La lezione dei libri incendiati. Chi strizza l’occhio alla violenza non faccia finta di non sapere

Guai a dire che dietro la Destra che monta nel Paese c’è puzza di fascismo. Salvini ci fa sopra una grassa risata e strizzando l’occhio a Casapound ne nega l’evidenza. Ieri però a Roma hanno bruciato una libreria, e chi conosce giusto i rudimenti storici di quanto avveniva in Europa meno di cento anni fa non può non aver sentito un brivido. I regimi hanno pochi nemici più pericolosi dei libri, della cultura, e della conoscenza degli errori che abbiamo fatto e che rischiamo tristemente di fare ancora.

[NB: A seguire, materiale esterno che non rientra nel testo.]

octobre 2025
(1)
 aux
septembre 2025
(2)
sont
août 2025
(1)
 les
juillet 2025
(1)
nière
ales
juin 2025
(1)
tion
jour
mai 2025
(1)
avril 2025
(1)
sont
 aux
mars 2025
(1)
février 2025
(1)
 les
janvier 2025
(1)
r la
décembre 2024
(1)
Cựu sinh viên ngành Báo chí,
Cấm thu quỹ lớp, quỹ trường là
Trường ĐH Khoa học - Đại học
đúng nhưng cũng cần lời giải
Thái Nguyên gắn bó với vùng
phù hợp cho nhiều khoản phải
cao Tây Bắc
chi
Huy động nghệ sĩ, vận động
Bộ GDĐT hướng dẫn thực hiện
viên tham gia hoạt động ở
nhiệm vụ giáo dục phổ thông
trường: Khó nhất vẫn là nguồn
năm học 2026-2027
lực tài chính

L’attentato alla Pecora elettrica, un piccolo esercizio tirato su con immensa fatica dai coraggiosi proprietari, e diventato suo malgrado un presidio di socialità e legalità nel quartiere periferico di Centocelle, non è un fatto di cronaca come tanti altri. La libreria di impronta chiaramente antifascista era stata già incendiata il 25 aprile scorso, casualmente festa della liberazione, e proprio oggi avrebbe dovuto riaprire dopo i lavori di ristrutturazione. Di fronte a una delle tante piazze di spaccio della droga nella Capitale, il locale dava anche fastidio ai pusher, esattamente come le uniche altre vetrine accese sulla stessa strada, quelle di una pizzeria andata pure questa in fiamme un mese fa.

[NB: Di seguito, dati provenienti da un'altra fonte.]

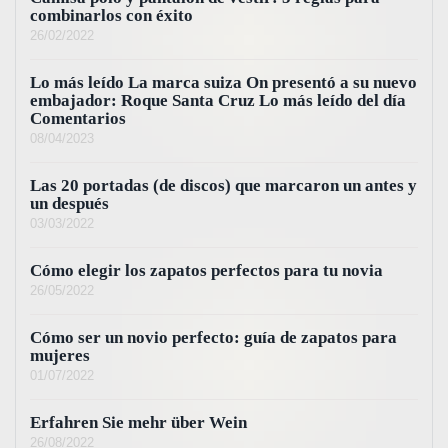
combinarlos con éxito
26/02/2022
Lo más leído La marca suiza On presentó a su nuevo
embajador: Roque Santa Cruz Lo más leído del día
Comentarios
08/04/2023
Las 20 portadas (de discos) que marcaron un antes y
un después
03/03/2022
Cómo elegir los zapatos perfectos para tu novia
26/05/2022
Cómo ser un novio perfecto: guía de zapatos para
mujeres
01/07/2022
Erfahren Sie mehr über Wein
26/08/2022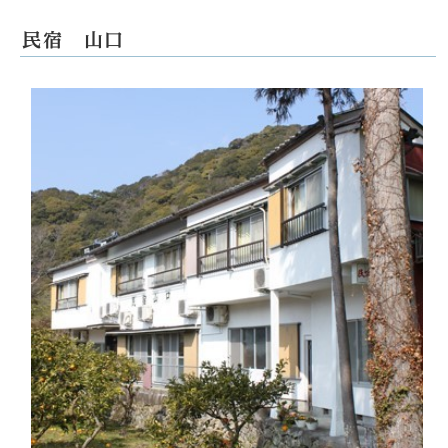
民宿 山口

Solo pochi giorni fa la Cassazione ci ha detto che a Roma non c’è la mafia, ma gli episodi di violenza legati a un mercato tipico dei clan – com’è la droga – sono continui, quanto quelli di stampo politico. Eppure la cosa sfugge al grande circuito mediatico, ed è lecito domandarsi cosa debba accadere per renderci tutti conto di quanto ci sta accadendo attorno. L’omicidio del carabiniere Mario Cerciello Rega, il grave ferimento di Manuel Bortuzzo, l’esecuzione sommaria di Luca Sacchi, solo per ricordare gli episodi più recenti, sono il segno di un controllo sempre più difficile del territorio, in una città dove criminalità comune e politica si saldano come tutti abbiamo visto nel sodalizio tra i colletti bianchi di Buzzi e l’ex terrorista nero Massimo Carminati, con i suoi metodi da criminalità di borgata. Roma è ridotta così, costretta a mettere sotto scorta dell’esercito persino gli impianti per il trattamento dei rifiuti. Chi strizza l’occhio alla violenza non faccia finta di non sapere di cosa si sta rendendo complice.